103,YELLOWKNIFE A,2016-08,280
104,YELLOWKNIFE A,2016-09,488
105,YELLOWKNIFE A,2016-10,158
106,YELLOWKNIFE A,2016-11,176


In [6]:
# create a row for each station (name) and column for each month.
data2 = data2.pivot(index='name', columns='month', values='precipitation')
data2

month,2016-01,2016-02,2016-03,2016-04,2016-05,2016-06,2016-07,2016-08,2016-09,2016-10,2016-11,2016-12
name,Unnamed: 1_level_1,Unnamed: 2_level_1,Unnamed: 3_level_1,Unnamed: 4_level_1,Unnamed: 5_level_1,Unnamed: 6_level_1,Unnamed: 7_level_1,Unnamed: 8_level_1,Unnamed: 9_level_1,Unnamed: 10_level_1,Unnamed: 11_level_1,Unnamed: 12_level_1
BURNABY SIMON FRASER U,1809,1482,2159,374,606,428,442,68,956,1429,1349,1846
CALGARY INTL A,121,22,46,40,683,616,2061,834,253,276,27,224
GANDER INTL A,896,1232,992,1106,1236,1015,1264,1096,1026,2422,1184,1099
HALIFAX INTL A,1491,1473,1452,1595,1001,725,734,445,845,2185,1305,1835
REVELSTOKE,930,561,533,204,546,748,662,274,785,1620,1293,295
SHERBROOKE,183,982,621,471,667,671,525,1599,433,1176,594,627
TORONTO LESTER B. PEARSON INT',363,491,729,681,346,269,399,667,663,452,497,821
VANCOUVER INTL A,1682,1304,1616,242,516,582,328,138,784,2034,2402,1520
YELLOWKNIFE A,220,90,28,120,98,306,154,280,488,158,176,116


In [7]:
# get the count of observations
data3 = data.groupby(['name', 'month']).aggregate('count').reset_index()
data3 = data3.pivot(index='name', columns='month', values='precipitation')
data3

month,2016-01,2016-02,2016-03,2016-04,2016-05,2016-06,2016-07,2016-08,2016-09,2016-10,2016-11,2016-12
name,Unnamed: 1_level_1,Unnamed: 2_level_1,Unnamed: 3_level_1,Unnamed: 4_level_1,Unnamed: 5_level_1,Unnamed: 6_level_1,Unnamed: 7_level_1,Unnamed: 8_level_1,Unnamed: 9_level_1,Unnamed: 10_level_1,Unnamed: 11_level_1,Unnamed: 12_level_1
BURNABY SIMON FRASER U,30,22,30,30,21,21,20,25,20,19,17,16
CALGARY INTL A,31,29,31,30,31,30,31,30,30,30,30,30
GANDER INTL A,31,29,31,30,30,30,31,31,30,31,30,31
HALIFAX INTL A,31,29,31,30,31,30,31,31,29,30,30,31
REVELSTOKE,31,29,31,29,31,29,30,31,30,31,30,29
SHERBROOKE,31,29,31,30,31,30,28,31,30,30,29,31
TORONTO LESTER B. PEARSON INT',31,28,31,30,31,30,31,31,30,31,29,31
VANCOUVER INTL A,30,28,31,30,30,29,30,31,30,31,30,30
YELLOWKNIFE A,31,28,31,30,31,30,31,31,30,30,30,30


In [8]:
def get_precip_data():
    return pd.read_csv('precipitation.csv', parse_dates=[2])


def date_to_month(d):
    # You may need to modify this function, depending on your data types.
    return '%04i-%02i' % (d.year, d.month)

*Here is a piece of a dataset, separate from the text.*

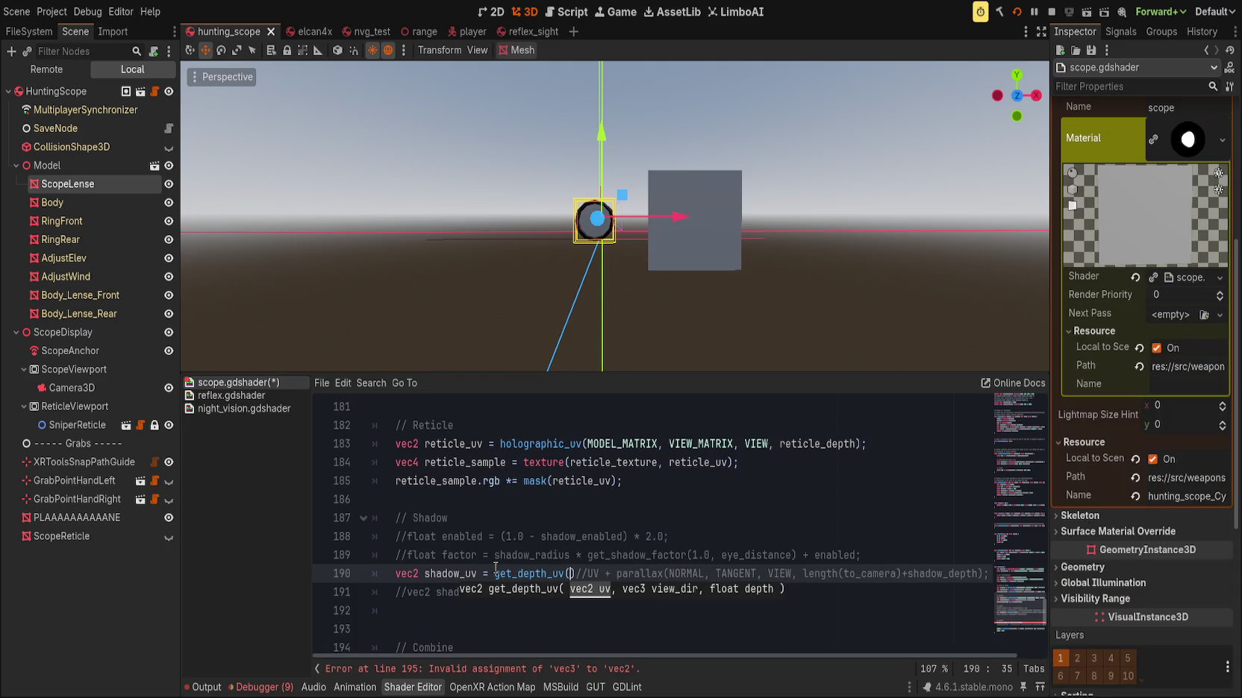
pyautogui.write('view_')
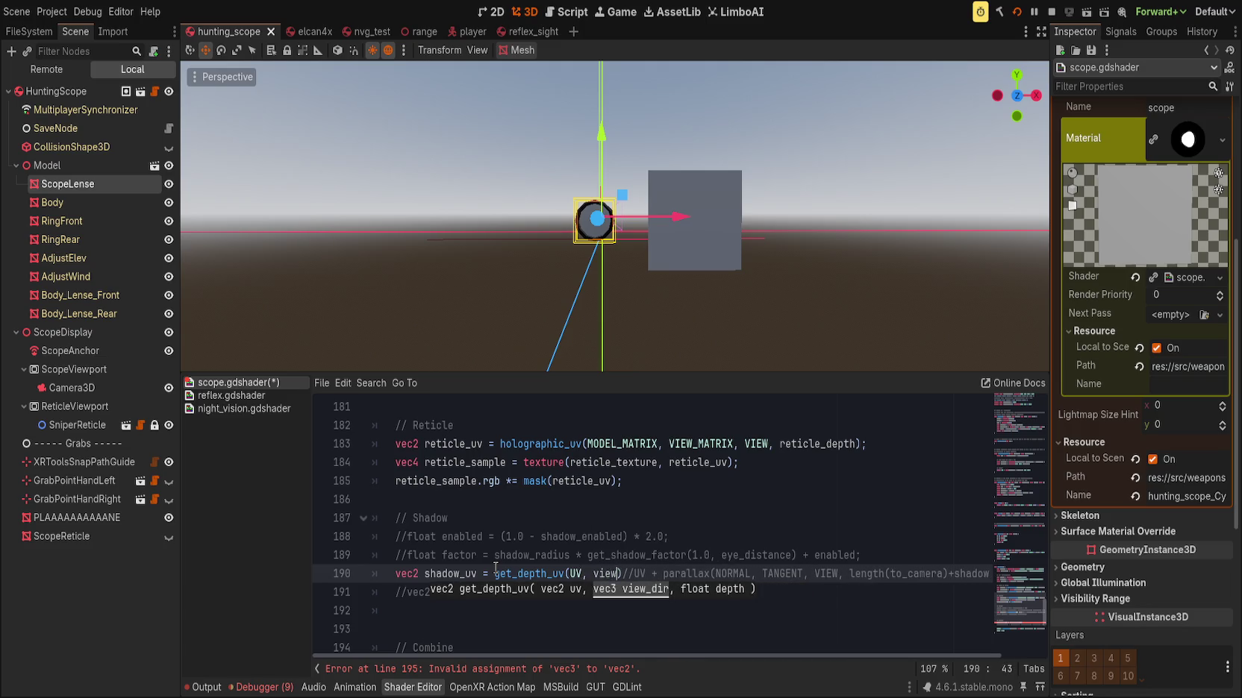
pyautogui.write('dir,')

def pivot_months_pandas(data):
    """
    Create monthly precipitation totals for each station in the data set.
    
    This should use Pandas methods to manipulate the data.
    """
    # ...
    return monthly, counts


def pivot_months_loops(data):
    """
    Create monthly precipitation totals for each station in the data set.
    
    This does it the hard way: using Pandas as a dumb data store, and iterating in Python.
    """
    # Find all stations and months in the data set.
    stations = set()
    months = set()
    for i,r in data.iterrows():
        stations.add(r['name'])
        m = date_to_month(r['date'])
        months.add(m)

    # Aggregate into dictionaries so we can look up later.
    stations = sorted(list(stations))
    row_to_station = dict(enumerate(stations))
    station_to_row = {s: i for i,s in row_to_station.items()}
    
    months = sorted(list(months))
    col_to_month = dict(enumerate(months))
    month_to_col = {m: i for i,m in col_to_month.items()}

    # Create arrays for the data, and fill them.
    precip_total = np.zeros((len(row_to_station), 12), dtype=np.uint)
    obs_count = np.zeros((len(row_to_station), 12), dtype=np.uint)

    for _, row in data.iterrows():
        m = date_to_month(row['date'])
        r = station_to_row[row['name']]
        c = month_to_col[m]

        precip_total[r, c] += row['precipitation']
        obs_count[r, c] += 1

    # Build the DataFrames we needed all along (tidying up the index names while we're at it).
    totals = pd.DataFrame(
        data=precip_total,
        index=stations,
        columns=months,
    )
    totals.index.name = 'name'
    totals.columns.name = 'month'
    
    counts = pd.DataFrame(
        data=obs_count,
        index=stations,
        columns=months,
    )
    counts.index.name = 'name'
    counts.columns.name = 'month'
    
    return totals, counts

 
def main():
    data = get_precip_data()
    totals, counts = pivot_months_loops(data)
    totals.to_csv('totals.csv')
    counts.to_csv('counts.csv')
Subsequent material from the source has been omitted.